WORK ITEM:
Once the pictures are set aside, transcribe the remaining data exactly.

THE RECORDS:
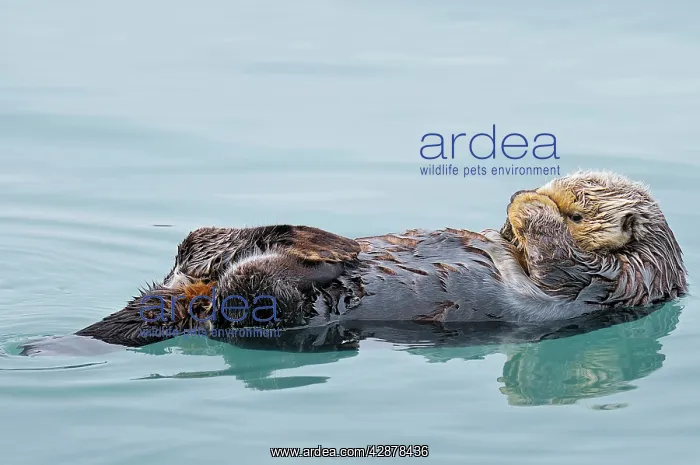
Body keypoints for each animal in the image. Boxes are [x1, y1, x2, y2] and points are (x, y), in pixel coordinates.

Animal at [70, 171, 687, 351]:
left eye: (580, 211)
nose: (537, 189)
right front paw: (516, 204)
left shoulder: (604, 283)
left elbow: (558, 263)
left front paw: (527, 208)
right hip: (203, 262)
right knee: (201, 241)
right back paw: (327, 241)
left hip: (268, 308)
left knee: (243, 292)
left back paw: (327, 257)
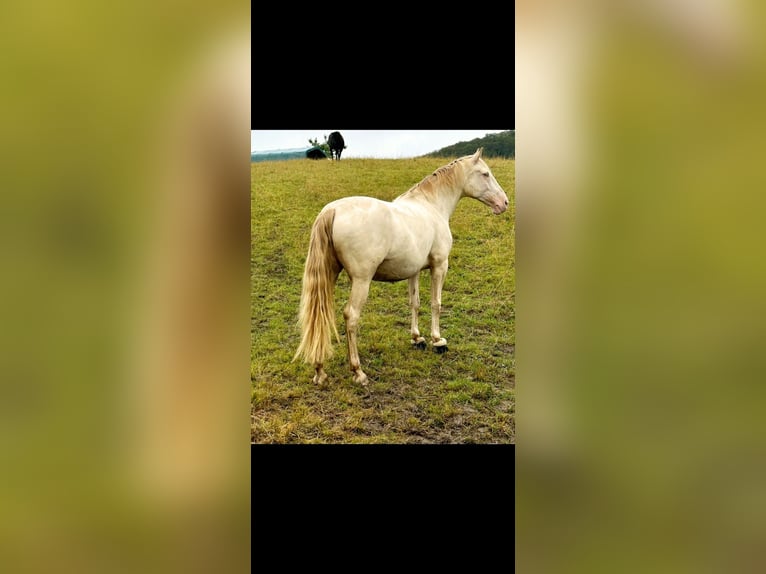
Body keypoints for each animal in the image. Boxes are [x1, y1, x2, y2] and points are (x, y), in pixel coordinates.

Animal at [294, 148, 510, 388]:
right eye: (485, 174)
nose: (504, 203)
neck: (431, 206)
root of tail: (332, 210)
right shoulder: (439, 266)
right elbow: (436, 303)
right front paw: (438, 341)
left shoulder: (413, 271)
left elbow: (414, 303)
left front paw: (417, 338)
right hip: (361, 281)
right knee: (351, 316)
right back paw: (358, 371)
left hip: (329, 276)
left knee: (321, 314)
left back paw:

OUTPUT BELOW:
Body keypoints for each animal in the image. Boxes are [x1, y1, x2, y2] and points are (x, y), in pixel coordinates.

Animal at [70, 171, 687, 351]:
left eye: (580, 211)
nose: (537, 189)
right front paw: (516, 204)
left shoulder: (604, 283)
left elbow: (558, 263)
left front paw: (527, 208)
right hip: (203, 262)
right knee: (201, 241)
right back paw: (327, 241)
left hip: (268, 308)
left knee: (243, 292)
left back paw: (327, 257)
Body keypoints for each animal in the image. Boxes are [x1, y1, x2, y2] and points are (x, y), in pixel coordinates.

Animal at [294, 148, 510, 388]:
right eye: (485, 174)
nose: (504, 203)
neck: (431, 206)
root of tail: (332, 210)
right shoulder: (439, 266)
right elbow: (436, 303)
right front paw: (438, 341)
left shoulder: (413, 271)
left elbow: (414, 303)
left front paw: (417, 338)
right hip: (361, 281)
right knee: (351, 316)
right back paw: (358, 371)
left hip: (329, 276)
left knee: (321, 314)
left back paw:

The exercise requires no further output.